● **FRAGMENTO PARA LEER**:

• • • •

En uno de esos días grises en los que cada noticia parecía competir con las demás por ser la más desalentadora, solo podía darle vueltas a una idea: la esperanza es inviable. Compleja, la esperanza es compleja, me respondió a modo de corrección un amigo al que quiero y admiro mucho. Él sabe por qué lo dice: ha conocido de cerca la lucha de muchas comunidades por la defensa de sus derechos y su vida y sabe que, a pesar del dolor, la alegría y la solidaridad se levantan donde menos se les espera para dar un respiro o, por lo menos, para dejar señales de que es posible cambiar la realidad.
Él cree que la esperanza no solo es necesaria sino también, urgente.
En eso estamos de acuerdo. No nos queda más remedio. Si una pandemia como la que estamos viviendo y que nos afecta a todos no es capaz de sacudirnos como especie para modificar la manera en la que nos relacionamos con el planeta, no me imagino qué otra conmoción mundial pueda removernos. Hay que cambiar el rumbo ya, y no lo digo yo. Lo dicen los investigadores que estudian con preocupación el acelerado derretimiento del Ártico, las altas concentraciones de gas carbónico en la atmósfera, la rápida pérdida de especies y la creciente degradación de hábitats terrestres y marinos.
Seguimos destrozando a golpes la casa en la que vivimos, la única que conocemos.

• • • •

● **INFORMACIÓN PROPORCIONADA**:

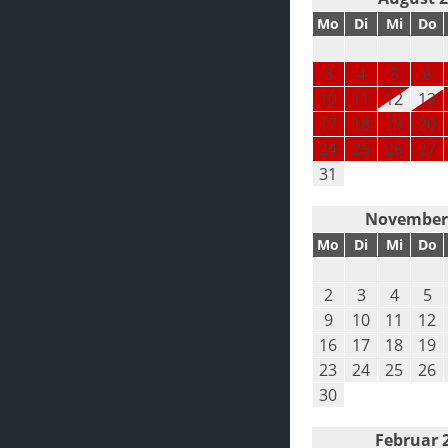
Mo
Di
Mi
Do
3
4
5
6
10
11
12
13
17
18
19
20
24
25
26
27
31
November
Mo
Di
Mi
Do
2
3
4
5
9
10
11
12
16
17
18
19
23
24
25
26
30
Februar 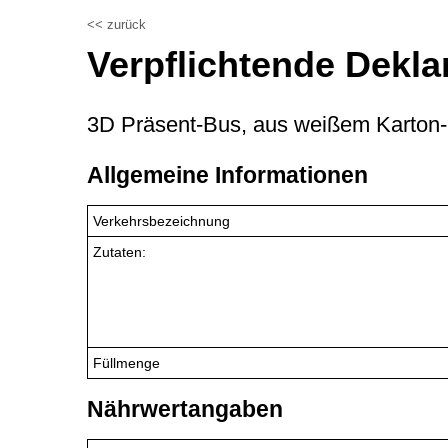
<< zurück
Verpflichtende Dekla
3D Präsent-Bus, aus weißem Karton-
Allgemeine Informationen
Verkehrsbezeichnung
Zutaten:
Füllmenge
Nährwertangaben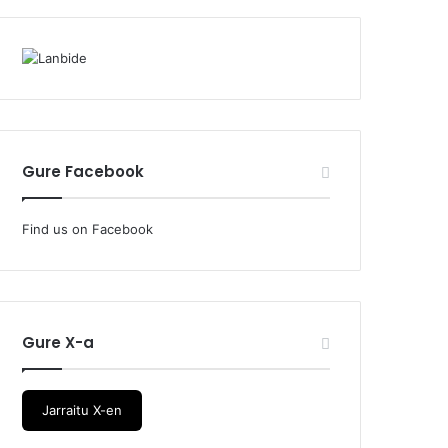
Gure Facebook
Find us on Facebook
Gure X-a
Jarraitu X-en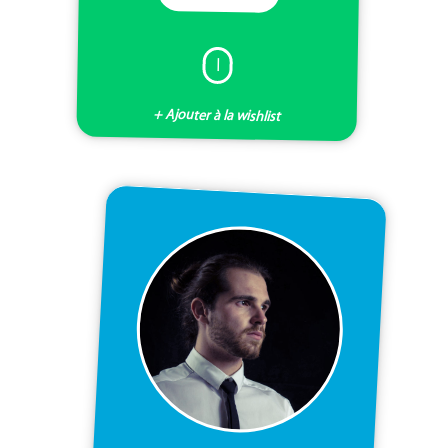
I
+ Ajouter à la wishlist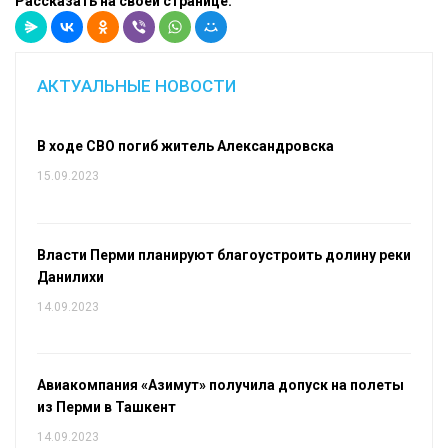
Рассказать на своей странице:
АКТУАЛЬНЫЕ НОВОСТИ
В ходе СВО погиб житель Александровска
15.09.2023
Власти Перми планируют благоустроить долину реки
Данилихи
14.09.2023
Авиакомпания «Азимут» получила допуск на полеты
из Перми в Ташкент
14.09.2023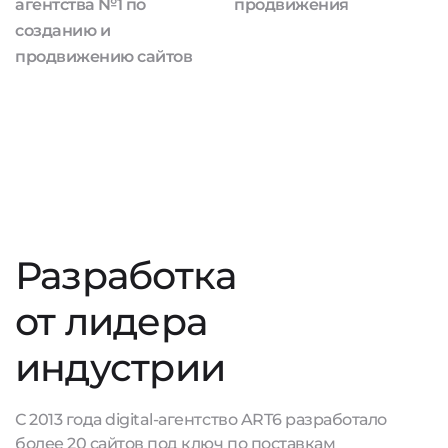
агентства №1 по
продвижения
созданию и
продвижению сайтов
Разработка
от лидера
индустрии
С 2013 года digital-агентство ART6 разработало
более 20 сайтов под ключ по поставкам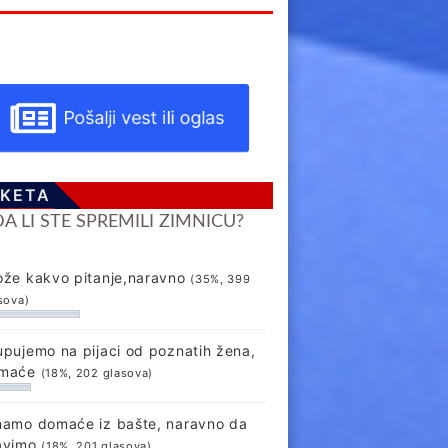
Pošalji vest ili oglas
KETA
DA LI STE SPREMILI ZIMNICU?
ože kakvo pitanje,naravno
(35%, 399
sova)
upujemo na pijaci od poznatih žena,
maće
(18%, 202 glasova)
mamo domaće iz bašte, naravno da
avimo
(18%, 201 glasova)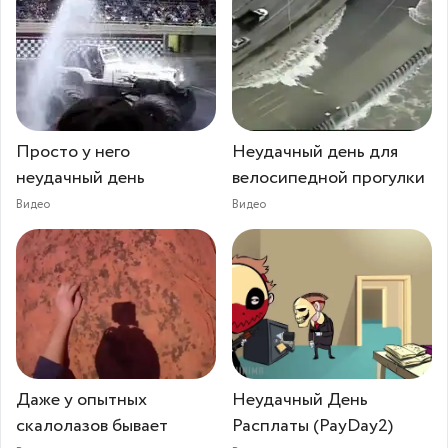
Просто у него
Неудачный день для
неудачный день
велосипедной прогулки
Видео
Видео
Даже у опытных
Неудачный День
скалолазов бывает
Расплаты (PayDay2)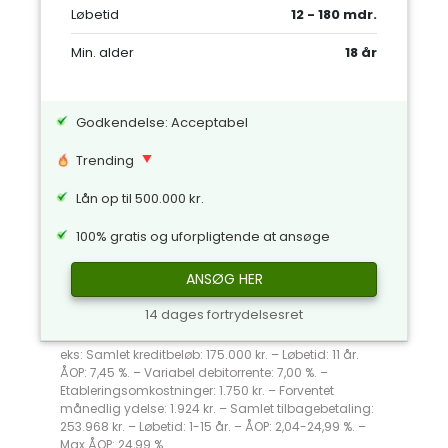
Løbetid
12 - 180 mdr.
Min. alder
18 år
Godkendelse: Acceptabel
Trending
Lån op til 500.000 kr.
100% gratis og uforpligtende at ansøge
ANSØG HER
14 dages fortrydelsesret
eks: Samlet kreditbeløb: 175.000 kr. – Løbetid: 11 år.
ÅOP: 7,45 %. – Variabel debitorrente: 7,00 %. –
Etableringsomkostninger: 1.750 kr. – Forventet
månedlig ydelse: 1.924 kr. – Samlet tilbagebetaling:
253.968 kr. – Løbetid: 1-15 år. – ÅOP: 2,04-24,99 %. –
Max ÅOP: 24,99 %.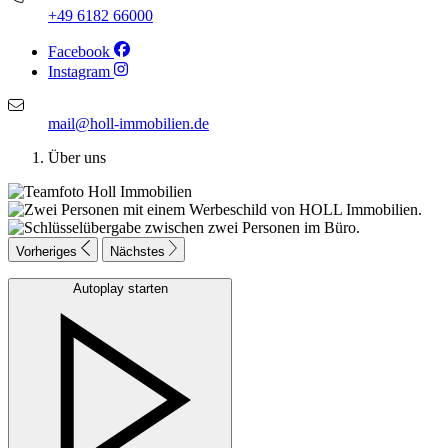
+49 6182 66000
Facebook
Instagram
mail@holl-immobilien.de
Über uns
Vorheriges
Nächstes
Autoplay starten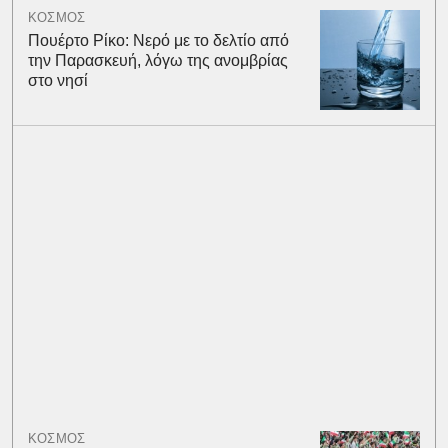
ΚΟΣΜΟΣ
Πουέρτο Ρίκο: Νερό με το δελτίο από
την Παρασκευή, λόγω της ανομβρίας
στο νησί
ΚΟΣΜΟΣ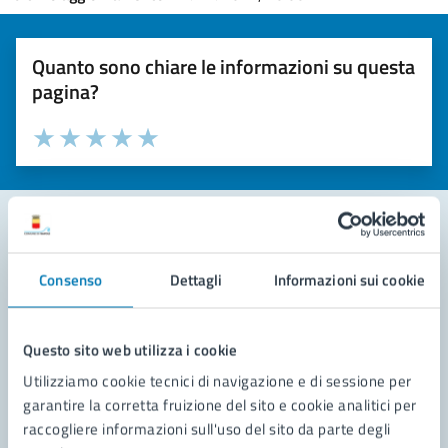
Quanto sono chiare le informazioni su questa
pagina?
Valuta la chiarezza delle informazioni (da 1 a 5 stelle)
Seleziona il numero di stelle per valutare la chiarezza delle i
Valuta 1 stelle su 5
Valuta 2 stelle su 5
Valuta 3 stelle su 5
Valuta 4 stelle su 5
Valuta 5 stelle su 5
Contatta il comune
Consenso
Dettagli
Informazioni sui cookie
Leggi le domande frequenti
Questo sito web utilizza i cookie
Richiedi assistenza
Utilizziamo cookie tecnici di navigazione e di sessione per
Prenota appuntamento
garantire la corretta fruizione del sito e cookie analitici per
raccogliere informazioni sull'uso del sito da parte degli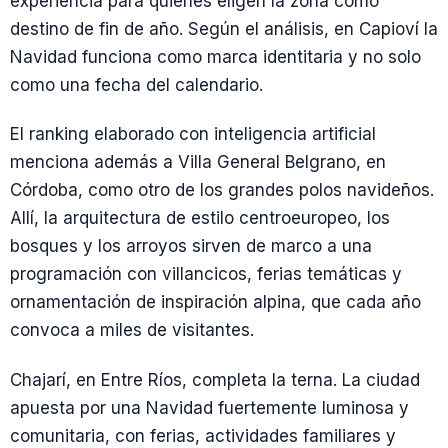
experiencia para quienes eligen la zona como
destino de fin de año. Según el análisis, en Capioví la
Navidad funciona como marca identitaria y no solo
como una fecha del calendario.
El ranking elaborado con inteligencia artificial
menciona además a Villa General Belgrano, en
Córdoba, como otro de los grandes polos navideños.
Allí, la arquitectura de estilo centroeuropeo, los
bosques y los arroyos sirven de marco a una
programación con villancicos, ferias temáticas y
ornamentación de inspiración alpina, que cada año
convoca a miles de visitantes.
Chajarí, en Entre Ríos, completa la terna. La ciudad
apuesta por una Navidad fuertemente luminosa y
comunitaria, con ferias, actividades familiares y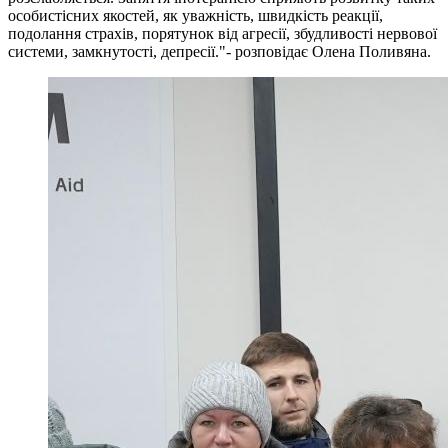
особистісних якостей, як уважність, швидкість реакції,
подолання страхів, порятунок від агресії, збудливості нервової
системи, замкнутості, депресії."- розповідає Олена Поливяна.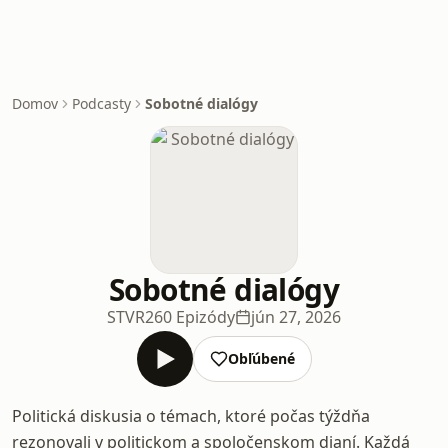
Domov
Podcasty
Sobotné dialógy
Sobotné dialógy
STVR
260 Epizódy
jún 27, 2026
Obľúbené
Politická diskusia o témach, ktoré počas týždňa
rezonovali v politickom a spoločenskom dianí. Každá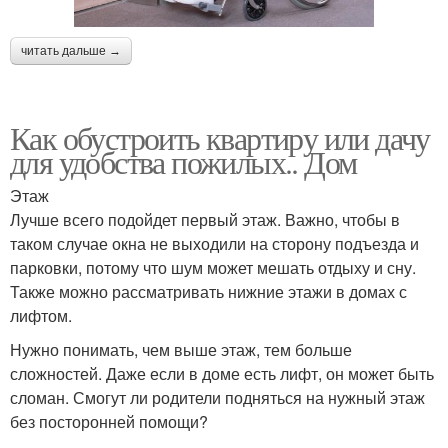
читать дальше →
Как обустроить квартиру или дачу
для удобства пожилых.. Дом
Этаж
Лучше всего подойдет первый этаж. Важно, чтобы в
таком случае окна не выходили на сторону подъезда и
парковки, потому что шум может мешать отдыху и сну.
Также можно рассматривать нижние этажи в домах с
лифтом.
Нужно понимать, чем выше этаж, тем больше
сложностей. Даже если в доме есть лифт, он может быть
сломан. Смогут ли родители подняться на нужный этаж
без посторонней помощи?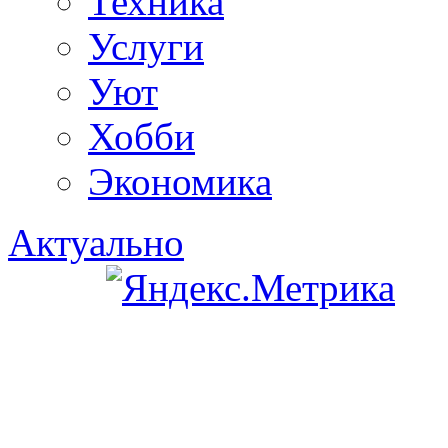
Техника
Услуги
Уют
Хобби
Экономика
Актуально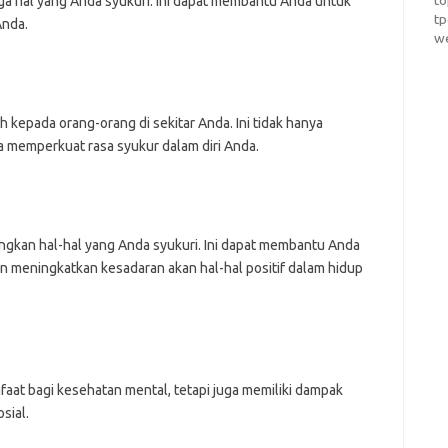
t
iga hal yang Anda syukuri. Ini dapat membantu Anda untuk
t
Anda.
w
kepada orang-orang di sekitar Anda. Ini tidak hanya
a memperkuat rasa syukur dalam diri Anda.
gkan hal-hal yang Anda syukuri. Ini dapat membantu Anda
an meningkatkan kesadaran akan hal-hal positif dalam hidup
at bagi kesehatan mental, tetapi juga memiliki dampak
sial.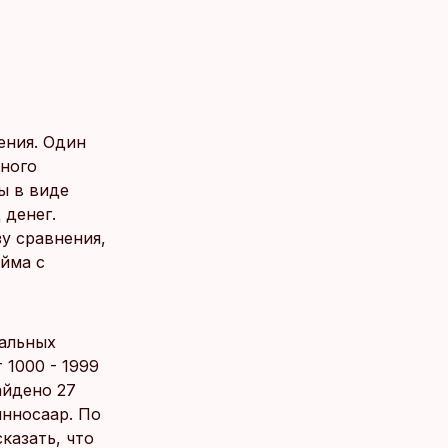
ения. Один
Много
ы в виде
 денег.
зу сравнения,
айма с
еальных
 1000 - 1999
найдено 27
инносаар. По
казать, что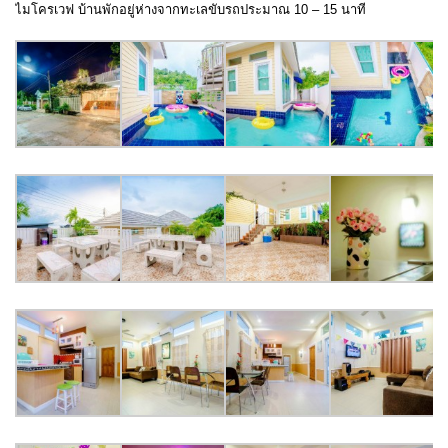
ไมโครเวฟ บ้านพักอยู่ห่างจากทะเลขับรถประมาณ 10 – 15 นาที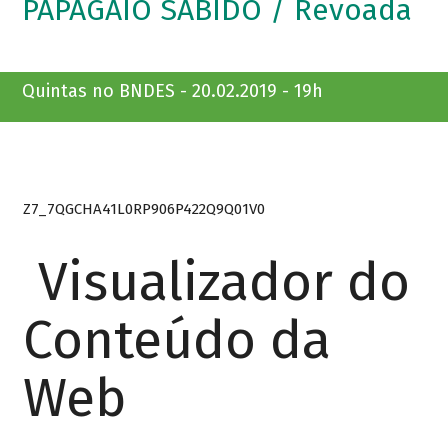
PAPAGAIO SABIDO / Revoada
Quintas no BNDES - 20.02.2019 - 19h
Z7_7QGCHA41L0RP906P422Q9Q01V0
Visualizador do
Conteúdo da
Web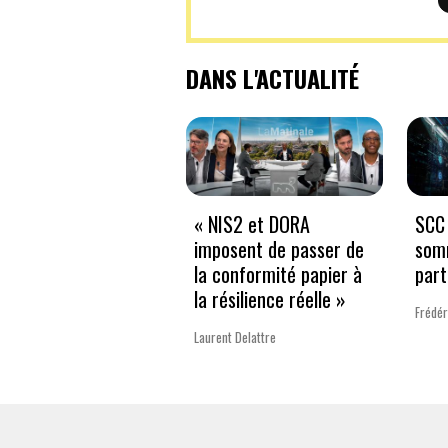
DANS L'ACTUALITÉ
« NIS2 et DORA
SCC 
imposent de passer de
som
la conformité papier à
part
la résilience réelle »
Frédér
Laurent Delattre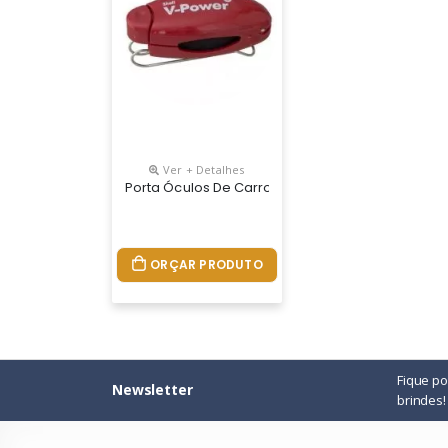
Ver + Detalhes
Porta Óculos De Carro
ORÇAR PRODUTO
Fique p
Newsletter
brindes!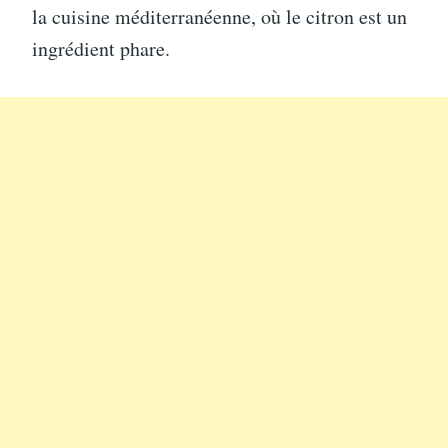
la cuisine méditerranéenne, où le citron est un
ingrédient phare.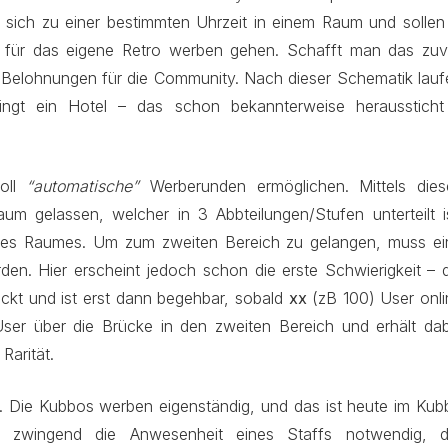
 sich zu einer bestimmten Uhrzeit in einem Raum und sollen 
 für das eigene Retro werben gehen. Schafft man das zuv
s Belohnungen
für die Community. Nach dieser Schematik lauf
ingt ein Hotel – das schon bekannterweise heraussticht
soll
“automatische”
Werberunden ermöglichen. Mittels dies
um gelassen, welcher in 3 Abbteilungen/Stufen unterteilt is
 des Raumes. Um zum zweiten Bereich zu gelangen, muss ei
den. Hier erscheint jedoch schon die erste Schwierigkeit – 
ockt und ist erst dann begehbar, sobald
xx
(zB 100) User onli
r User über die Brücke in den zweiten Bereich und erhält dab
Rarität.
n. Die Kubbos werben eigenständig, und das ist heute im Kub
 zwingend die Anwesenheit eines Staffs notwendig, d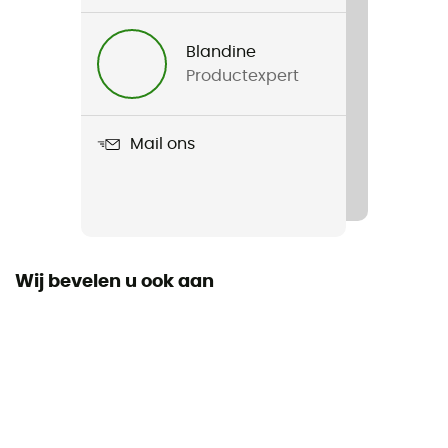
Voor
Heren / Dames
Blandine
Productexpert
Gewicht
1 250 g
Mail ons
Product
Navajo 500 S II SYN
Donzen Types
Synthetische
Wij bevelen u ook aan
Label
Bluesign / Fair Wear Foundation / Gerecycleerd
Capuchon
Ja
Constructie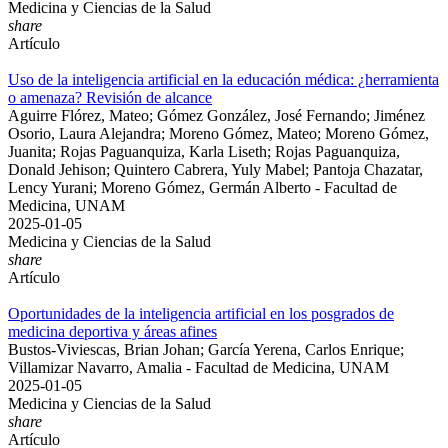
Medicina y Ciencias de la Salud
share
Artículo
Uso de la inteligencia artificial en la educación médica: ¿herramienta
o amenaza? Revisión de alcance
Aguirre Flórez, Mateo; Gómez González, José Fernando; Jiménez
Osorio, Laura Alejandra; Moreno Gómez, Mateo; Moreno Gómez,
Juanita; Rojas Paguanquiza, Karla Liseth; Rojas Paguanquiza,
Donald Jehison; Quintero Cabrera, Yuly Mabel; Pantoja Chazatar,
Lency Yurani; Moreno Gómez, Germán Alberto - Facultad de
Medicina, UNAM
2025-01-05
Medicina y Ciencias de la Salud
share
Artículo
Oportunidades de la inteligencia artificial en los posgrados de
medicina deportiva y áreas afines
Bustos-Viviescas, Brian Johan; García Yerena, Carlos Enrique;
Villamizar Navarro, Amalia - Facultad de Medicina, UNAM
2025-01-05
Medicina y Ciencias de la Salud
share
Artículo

• • • •

● **TAREA A**: Enumera los fenómenos que, según el fragmento sobre la esperanza y el planeta, estudian con preocupación los investigadores.
● **TAREA B**: Prosigue el fragmento sobre la esperanza y el planeta a partir de su última oración.

● **RESULTADO ESPERADO A**:
- El acelerado derretimiento del Ártico.
- Las altas concentraciones de gas carbónico en la atmósfera.
- La rápida pérdida de especies.
- La creciente degradación de hábitats terrestres y marinos.

● **RESULTADO ESPERADO B**:
Y si estos ejemplos nos parecen lejanos, habría que escuchar a los epidemiólogos que prevén nuevos virus a escala global. Tal vez ahí sí prestemos atención. Una vez superada esta pandemia, ninguno recomienda volver a la “vieja normalidad”. Todo lo contrario: insisten en la necesidad de cambiar los modelos de producción, fomentar estilos de vida que desestimulen la emisión de gases y acabar con las prácticas consumistas de usar y tirar. Ecología y salud humana otra vez interrelacionadas en una ecuación que solo puede dar como resultado la supervivencia.
Sin embargo, el pesimismo me gana.
Que las farmacéuticas que producen las vacunas contra la Covid-19 den prioridad a los países que puedan pagar al contado, vuelve a revelarnos como la especie mezquina que somos. En diciembre de 2020 cuando cada laboratorio comenzaba a dar alardes de su probada efectividad, solo el 14% de la población mundial ya había comprado el 53% de la producción. Es decir, los países ricos se habían asegurado la protección de los suyos, mientras que los pobres siguen en la cola esperando para poder pagar. Y esto no tendría que sorprendernos, acostumbrados como estamos a que la rentabilidad sea determinante, incluso ante decisiones elementales como, por ejemplo, dotar de agua potable a las poblaciones más vulnerables para evitar que cada año más de 500 mil niños mueran por enfermedades diarreicas.
¿Tendría que resignarme a que no hay salida? ¿Tendría que aceptar que nuestra especie es irremediablemente despreciable y autodestructiva? No y no. La esperanza es urgente y yo también me aferro a esa certeza.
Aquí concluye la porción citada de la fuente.